In the Cape Town area, many manufacturers adopted more water-efficient practices due to the threat of Day Zero in 2017, after years of drought threatened the city’s water supply. While, thankfully, the drought broke, many have retained their water-wise practices, including Levi Strauss & Co’s manufacturing plant in Epping.

Denim (or, more specifically, cotton) manufacturing is one of the most water intensive in the textile manufacturing industry. An overhaul of the facility’s water-use infrastructure included the drilling of a borehole and the installation of a water-treatment plant, reducing their dependency on fresh drinking water for operations. Additional more efficient water-finishing techniques reduced the plant’s water use in manufacturing by 25%.

Likewise, other apparel brands are finding ways to integrate recycled materials and materials with a lower carbon footprint into their products. Nike has introduced several new materials into its various footwear and sportswear ranges that bring significant carbon savings. Nike Flyknit is a lightweight fabric with an average of 60% less waste than in traditional footwear-upper manufacturing; all Nike Air soles are composed of at least 50% recycled manufacturing waste; and Nike Forward is an all-new material made from ultra-thin, needle-punched layers (Forbes reports that the manufacturing process creates fibres from recycled plastic flakes and attaches them together using needle-punching machines mostly found in the automotive and medical industries).

According to the US Environmental Protection Agency, the global cement manufacturing industry is the third-largest industrial source of pollution, emitting more than 500 000 tons per year of sulphur dioxide, nitrogen oxide and carbon monoxide – about 8% of man-made carbon emissions.

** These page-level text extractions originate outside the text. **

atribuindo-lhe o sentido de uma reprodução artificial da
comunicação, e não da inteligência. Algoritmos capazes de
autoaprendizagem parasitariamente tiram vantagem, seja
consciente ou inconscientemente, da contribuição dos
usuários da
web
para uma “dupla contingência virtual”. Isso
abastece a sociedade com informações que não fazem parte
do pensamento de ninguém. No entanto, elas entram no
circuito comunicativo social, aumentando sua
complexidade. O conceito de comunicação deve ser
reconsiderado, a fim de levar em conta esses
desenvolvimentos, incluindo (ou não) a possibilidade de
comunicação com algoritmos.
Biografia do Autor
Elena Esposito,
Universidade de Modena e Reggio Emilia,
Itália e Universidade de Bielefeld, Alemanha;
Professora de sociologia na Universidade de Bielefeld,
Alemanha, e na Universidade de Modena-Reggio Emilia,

Local cement manufacturer AfriSam has been a leader in reducing carbon emissions for more than two decades, with a wide range of augmentations to its manufacturing process, including the installation of emission-measuring equipment and the reduction of clinker content in its composite cements. With these and other measures still in place, AfriSam has managed, over that time, to reduce its emissions (about 598 kg of CO2 per ton of cement, according to Engineering News) to well below the global average of 642 kg of CO2 per ton.

Perhaps one of the biggest motivators for the ‘greening’ of local industries is that, unless SA manufacturers comply with increasingly stringent environmental regulations, their export opportunities may become extremely limited. City Press recently reported that thanks to the introduction of the EU’s Carbon Border Adjustment Mechanism (CBAM), R27 billion a year of SA exports are at risk.

The CBAM is a strategy for reaching the EU’s 2050 carbon emissions goal (a reduction of 55% by 2030). The agreement was endorsed by the European parliament’s Committee on Environment, Public Health and Food Safety in February 2023, but it still needs to be confirmed by ambassadors of the EU member states and the European parliament, and adopted by both institutions before its finalisation.

Increasingly, economic and environmental health are becoming intertwined in the global market; and while SA’s manufacturing industry can scarcely afford additional pressures at this time, the cost of ignoring its impact may prove to be too high. The world – and certainly the country’s – waste crisis calls for effective and ambitious solutions.